August 3, 2010

Four Deformations of the Apocalypse

Perhaps one of the best things I’ve seen come through my inbox these past several days is an op-ed in the New York Times by a former financial official in the Reagan Treasury Department where he all but comes clean about the ridiculous damage that the Republican party has done to the US Economy, and how the blame – as it should be – is laid squarely at the feet of the Bush Administration and their fiscal policies of unregulated, laissez-faire business practices.

Instead of regulating the industries that are falling apart around us today by leaking oil into our waterways or foreclosing on our homes, the Bush Administration claimed that the best way to keep the economy going was to let the party keep rolling, no matter what the damage in the long run – and we’re seeing that damage now (and may not see the end of it for generations.)

And yet, Republicans in Congress want to continue the Bush tax cuts for the wealthy – you remember the ones, the ones that were supposed to stimulate so much job growth and investment in small businesses but did neither of those things (but did wind up as a massive payout to the wealthiest few percent of the American populace?) Of course you do, as does David Stockman:

IF there were such a thing as Chapter 11 for politicians, the Republican push to extend the unaffordable Bush tax cuts would amount to a bankruptcy filing.
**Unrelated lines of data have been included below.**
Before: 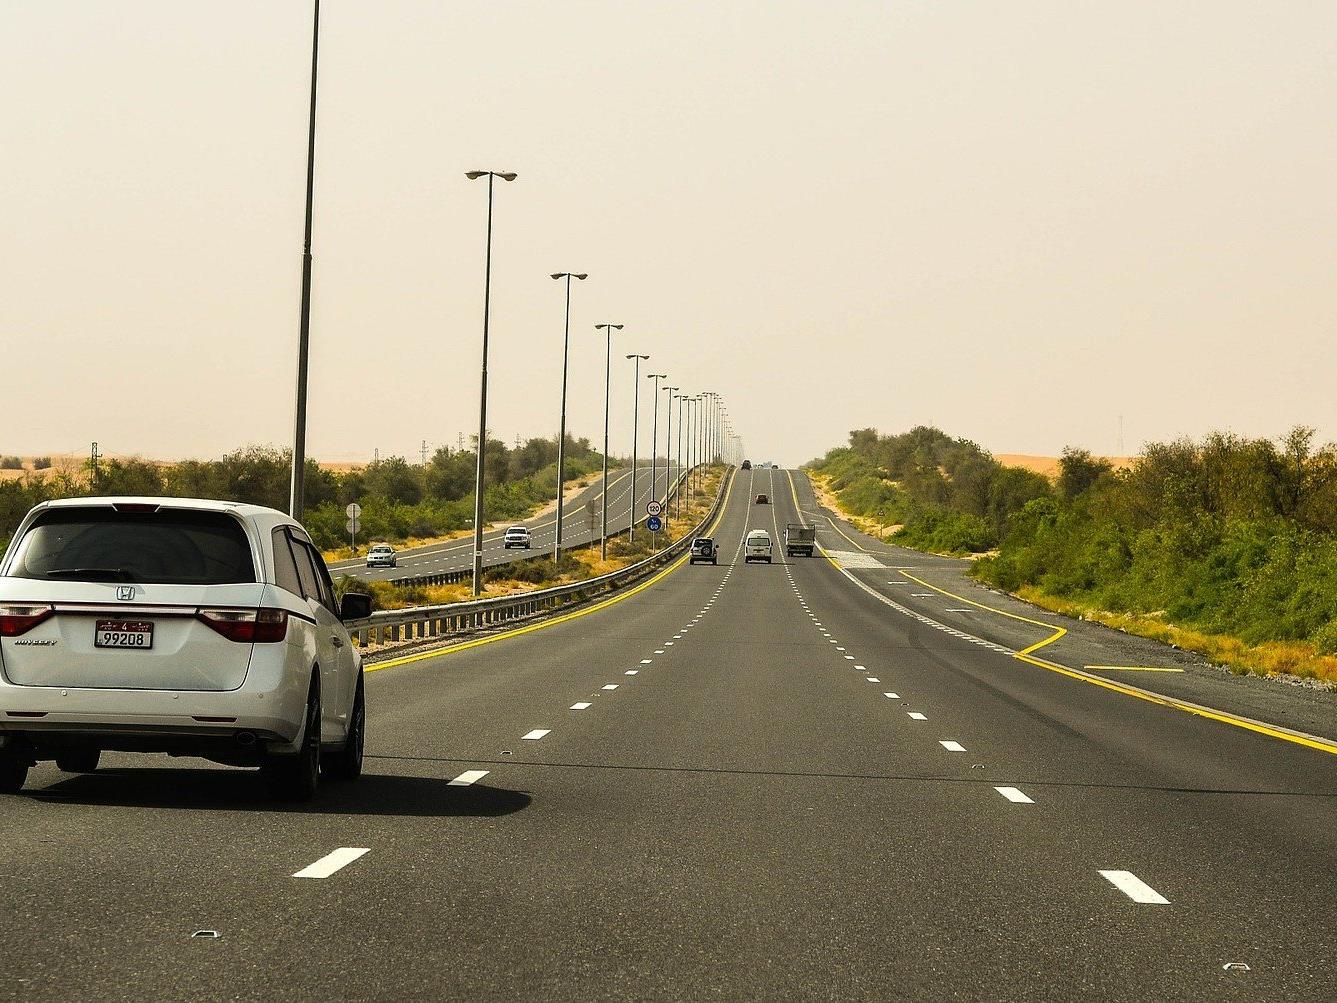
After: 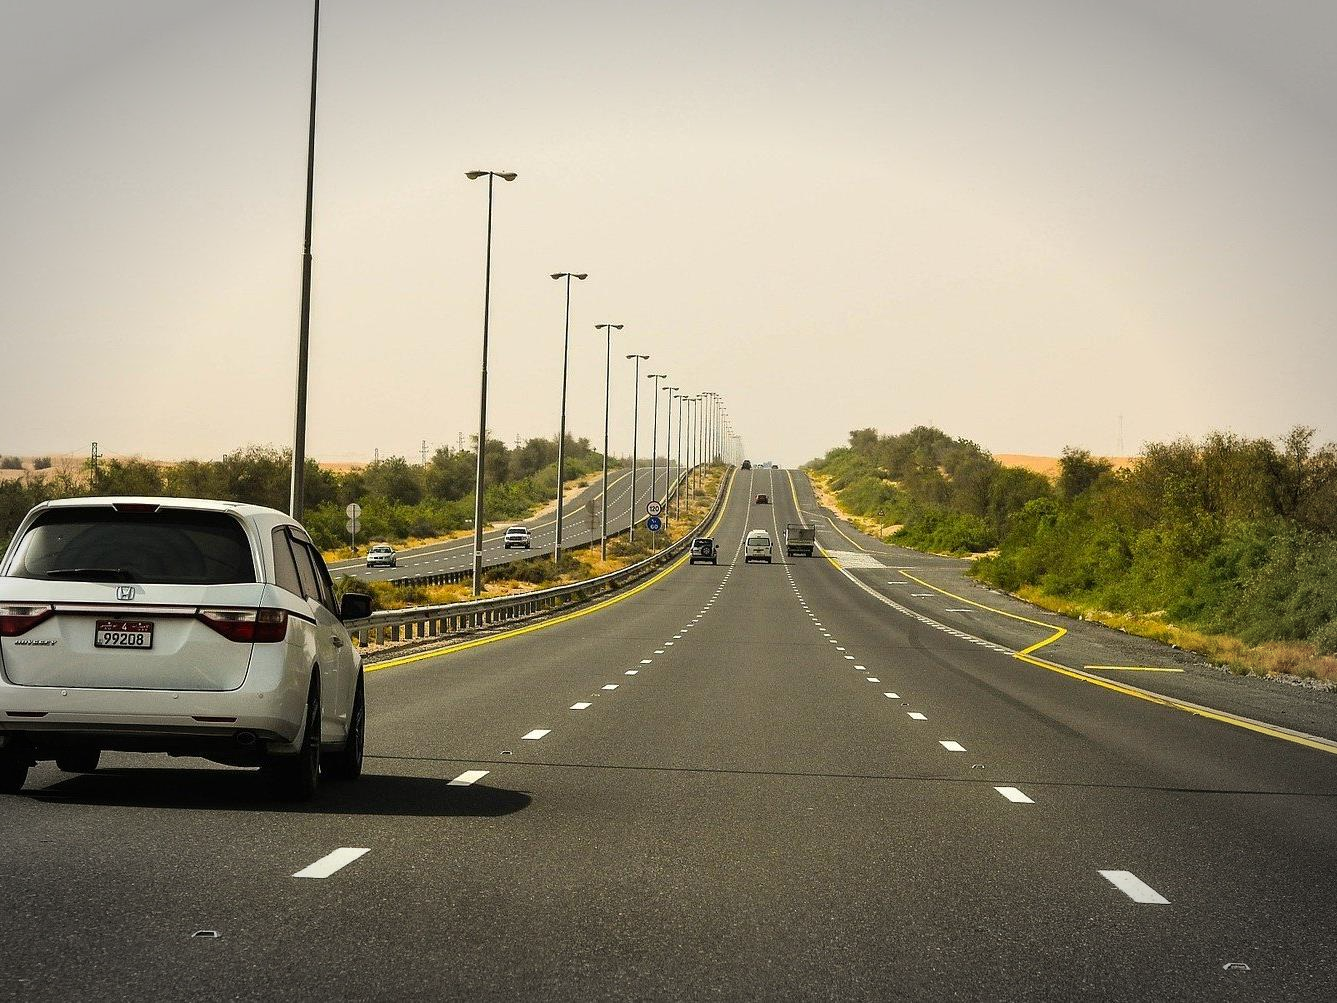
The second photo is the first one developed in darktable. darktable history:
base curve: exposure shift 0, preserve colors none
vignetting: fall-off start 79.43%, saturation -0.649, width/height ratio 1.327, unbound false
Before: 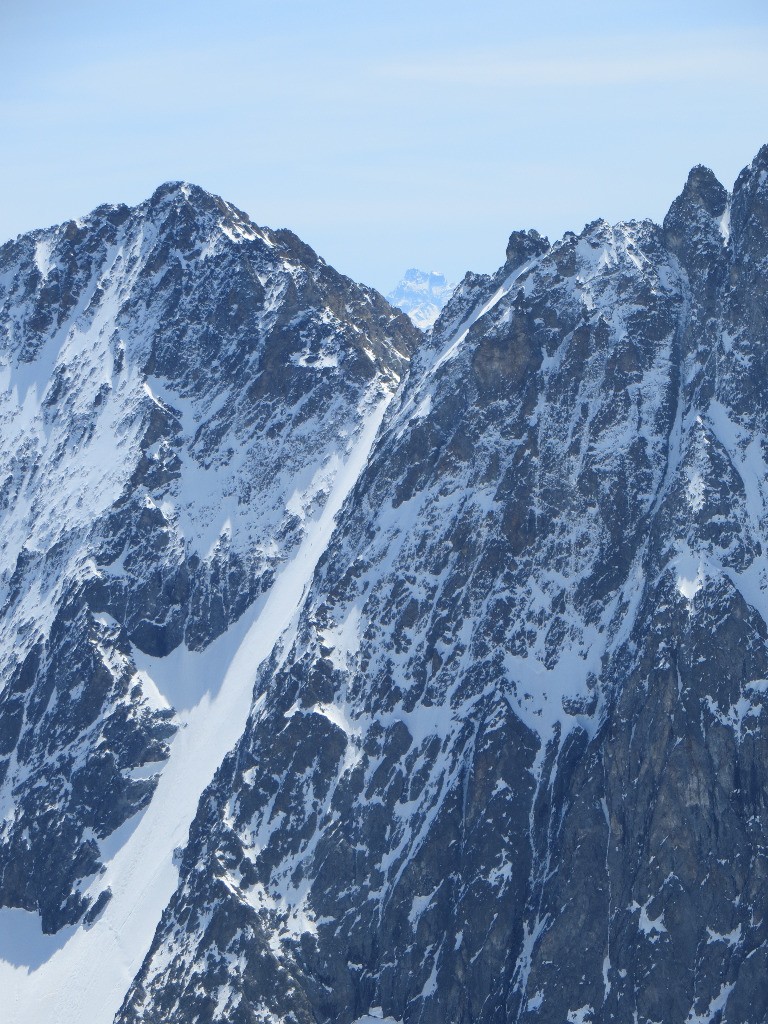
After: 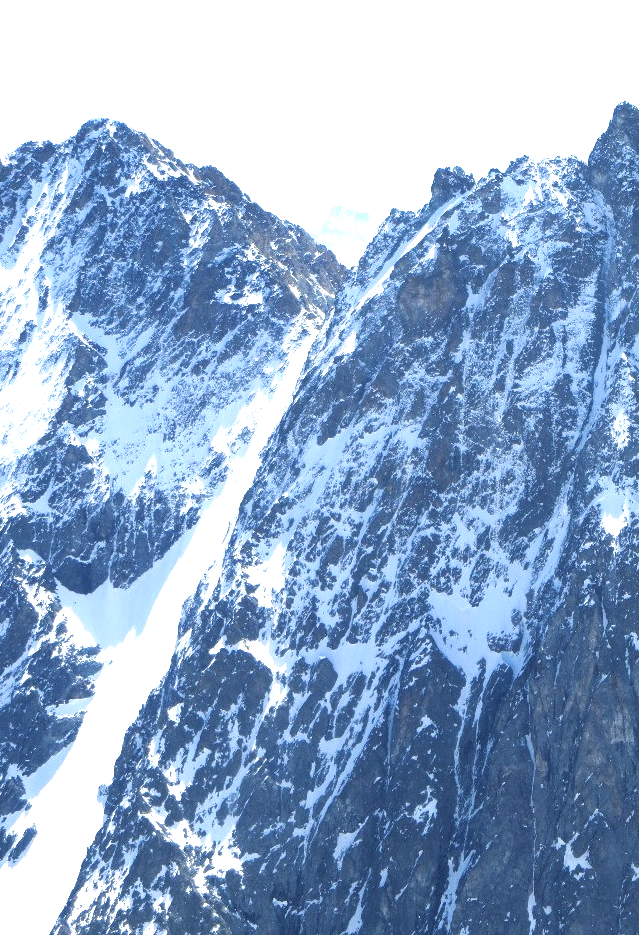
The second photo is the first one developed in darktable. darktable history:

The nation’s public debt — if honestly reckoned to include municipal bonds and the $7 trillion of new deficits baked into the cake through 2015 — will soon reach $18 trillion. That’s a Greece-scale 120 percent of gross domestic product, and fairly screams out for austerity and sacrifice. It is therefore unseemly for the Senate minority leader, Mitch McConnell, to insist that the nation’s wealthiest taxpayers be spared even a three-percentage-point rate increase.

More fundamentally, Mr. McConnell’s stand puts the lie to the Republican pretense that its new monetarist and supply-side doctrines are rooted in its traditional financial philosophy. Republicans used to believe that prosperity depended upon the regular balancing of accounts — in government, in international trade, on the ledgers of central banks and in the financial affairs of private households and businesses, too. But the new catechism, as practiced by Republican policymakers for decades now, has amounted to little more than money printing and deficit finance — vulgar Keynesianism robed in the ideological vestments of the prosperous classes.

This approach has not simply made a mockery of traditional party ideals. It has also led to the serial financial bubbles and Wall Street depredations that have crippled our economy.

Stockman then goes on to explain the four significant ways that these policies have caused serious harm to the US economy, and what their true impact may be. He even twists the screws a bit on the topic of our out-of-control military spending, which seems to be skyrocketing regardless of the party you support (although Democrats have lately expressed interest in bringing in the military budget and Defense Secretary Gates asked his generals to find areas where they could trim the fat.)

The entire piece is worth a read, especially if you find you have a short memory for fiscal policy, or if you know a right-winger who thinks the economy only tanked when President Obama took office and seek to blame him. There’s plenty of blame to go around – the real problem is that the political right doesn’t have the will to actually fix the problem.